Acoustic diagnostics of femtosecond laser filamentation

TL;DR

This paper investigates the acoustic emissions from femtosecond laser filamentation in air, revealing how acoustic signals relate to filament dynamics and energy, aiding remote sensing and filament diagnostics.

Contribution

It provides a quantitative analysis of acoustic emissions during femtosecond laser filamentation, linking acoustic features to filament energy and spatial distribution.

Findings

Acoustic power scales quadratically with laser energy.

Acoustic spectrum bandwidth correlates with energy deposition.

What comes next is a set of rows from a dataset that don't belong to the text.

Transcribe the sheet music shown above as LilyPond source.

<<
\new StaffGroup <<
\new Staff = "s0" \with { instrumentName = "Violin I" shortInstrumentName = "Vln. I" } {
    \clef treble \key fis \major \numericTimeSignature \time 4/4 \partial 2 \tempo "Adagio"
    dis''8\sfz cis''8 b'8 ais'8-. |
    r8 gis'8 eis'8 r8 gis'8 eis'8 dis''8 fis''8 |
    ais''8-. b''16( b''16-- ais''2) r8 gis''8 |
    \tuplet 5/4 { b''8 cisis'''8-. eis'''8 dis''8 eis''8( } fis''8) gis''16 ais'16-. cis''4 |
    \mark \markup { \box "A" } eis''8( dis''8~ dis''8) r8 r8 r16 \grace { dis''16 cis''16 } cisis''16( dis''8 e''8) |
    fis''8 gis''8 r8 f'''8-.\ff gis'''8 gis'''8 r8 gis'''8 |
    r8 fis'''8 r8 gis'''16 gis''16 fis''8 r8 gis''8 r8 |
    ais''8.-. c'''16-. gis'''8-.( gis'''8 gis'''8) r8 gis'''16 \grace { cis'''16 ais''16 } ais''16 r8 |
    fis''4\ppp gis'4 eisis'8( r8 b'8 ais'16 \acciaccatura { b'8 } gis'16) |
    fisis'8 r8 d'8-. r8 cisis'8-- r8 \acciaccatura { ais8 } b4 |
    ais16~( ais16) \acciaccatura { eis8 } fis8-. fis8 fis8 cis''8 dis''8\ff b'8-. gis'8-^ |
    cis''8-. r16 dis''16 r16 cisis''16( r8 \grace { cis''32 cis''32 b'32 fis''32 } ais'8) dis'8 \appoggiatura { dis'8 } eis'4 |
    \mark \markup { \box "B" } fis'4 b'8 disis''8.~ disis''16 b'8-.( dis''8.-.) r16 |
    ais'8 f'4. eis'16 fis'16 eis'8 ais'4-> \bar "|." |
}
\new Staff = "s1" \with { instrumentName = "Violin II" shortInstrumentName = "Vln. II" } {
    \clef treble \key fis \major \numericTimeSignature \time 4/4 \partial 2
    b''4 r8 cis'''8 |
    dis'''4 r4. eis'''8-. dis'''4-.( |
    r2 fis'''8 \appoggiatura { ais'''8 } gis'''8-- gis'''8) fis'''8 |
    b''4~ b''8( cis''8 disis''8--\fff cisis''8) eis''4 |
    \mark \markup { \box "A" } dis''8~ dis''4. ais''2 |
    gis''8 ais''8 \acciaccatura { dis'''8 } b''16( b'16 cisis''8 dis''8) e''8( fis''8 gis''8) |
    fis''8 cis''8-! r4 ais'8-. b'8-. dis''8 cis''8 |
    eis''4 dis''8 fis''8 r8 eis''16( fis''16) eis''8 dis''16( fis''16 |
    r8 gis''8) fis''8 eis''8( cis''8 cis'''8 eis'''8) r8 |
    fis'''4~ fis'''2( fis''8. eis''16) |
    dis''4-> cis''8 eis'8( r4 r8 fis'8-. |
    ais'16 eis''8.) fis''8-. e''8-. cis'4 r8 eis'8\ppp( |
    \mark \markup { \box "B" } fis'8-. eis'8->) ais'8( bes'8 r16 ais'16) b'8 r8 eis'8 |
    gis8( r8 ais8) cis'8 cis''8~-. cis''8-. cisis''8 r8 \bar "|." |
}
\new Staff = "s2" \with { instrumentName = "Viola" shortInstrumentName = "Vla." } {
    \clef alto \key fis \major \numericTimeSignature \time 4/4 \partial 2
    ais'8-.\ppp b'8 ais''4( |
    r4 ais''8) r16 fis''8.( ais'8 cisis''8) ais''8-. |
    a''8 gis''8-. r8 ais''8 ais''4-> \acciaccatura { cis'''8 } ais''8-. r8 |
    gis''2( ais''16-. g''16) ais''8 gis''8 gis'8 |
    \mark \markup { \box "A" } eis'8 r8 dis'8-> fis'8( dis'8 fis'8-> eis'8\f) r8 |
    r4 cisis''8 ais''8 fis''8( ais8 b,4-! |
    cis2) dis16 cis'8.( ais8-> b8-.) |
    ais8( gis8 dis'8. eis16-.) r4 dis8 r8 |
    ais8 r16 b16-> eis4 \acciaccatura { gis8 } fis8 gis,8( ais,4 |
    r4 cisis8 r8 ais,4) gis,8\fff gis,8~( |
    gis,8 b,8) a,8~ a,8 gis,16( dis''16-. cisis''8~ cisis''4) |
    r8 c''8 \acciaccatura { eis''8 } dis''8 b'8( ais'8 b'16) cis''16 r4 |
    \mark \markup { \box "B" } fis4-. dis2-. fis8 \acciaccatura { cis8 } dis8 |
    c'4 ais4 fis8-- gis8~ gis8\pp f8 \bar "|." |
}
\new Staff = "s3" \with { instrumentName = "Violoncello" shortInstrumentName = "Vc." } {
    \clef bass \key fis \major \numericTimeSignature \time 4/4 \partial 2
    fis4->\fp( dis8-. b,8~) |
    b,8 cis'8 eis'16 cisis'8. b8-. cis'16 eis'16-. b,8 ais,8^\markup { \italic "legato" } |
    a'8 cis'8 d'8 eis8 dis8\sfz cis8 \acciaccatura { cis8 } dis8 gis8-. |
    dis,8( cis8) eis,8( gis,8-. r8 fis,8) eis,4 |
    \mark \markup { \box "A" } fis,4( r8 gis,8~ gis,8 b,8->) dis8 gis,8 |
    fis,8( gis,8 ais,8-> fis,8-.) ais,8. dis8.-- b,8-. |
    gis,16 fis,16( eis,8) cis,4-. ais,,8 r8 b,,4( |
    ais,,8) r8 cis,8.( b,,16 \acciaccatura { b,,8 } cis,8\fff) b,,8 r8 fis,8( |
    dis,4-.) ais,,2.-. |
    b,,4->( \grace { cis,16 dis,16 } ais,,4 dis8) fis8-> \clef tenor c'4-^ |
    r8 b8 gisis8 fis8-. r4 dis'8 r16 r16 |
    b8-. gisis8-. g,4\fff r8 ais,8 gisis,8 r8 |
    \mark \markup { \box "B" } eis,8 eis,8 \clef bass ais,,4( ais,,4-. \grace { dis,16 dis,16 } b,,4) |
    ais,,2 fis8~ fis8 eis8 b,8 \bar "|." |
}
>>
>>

Spectrum differences indicate filament intensity distribution.

Abstract

The promising application of femtosecond laser filamentation in atmospheric remote sensing brings imperative demand for diagnosing the spatiotemporal dynamics of filamentation. Acoustic emission (AE) during filamentation opens a door to give the insight into the dynamic evolution of filaments in air. In particular, the frequency features of the acoustic emission provide relevant information on the conversion of laser energy to acoustic energy. Here, the acoustic emission of femtosecond laser filament manipulated by energy and the focal lengths was measured quantitatively by a broadband microphone, and the acoustic parameters were compared and analyzed. Our results showed that the acoustic power presents a squared dependence on the laser energy and the bandwidth of the acoustic spectrum showed a significant positive correlation with laser energy deposition. It was found that the spectrum of the acoustic pulse emitted from the middle of the filament has a larger bandwidth compared to those emitted from the ends of the filament and the spectrum of the acoustic pulse is also an indicator of the filament intensity distribution. These findings are helpful for studying the plasma filament properties and complex dynamic processes through acoustic parameters and allow the optimization of remote applications.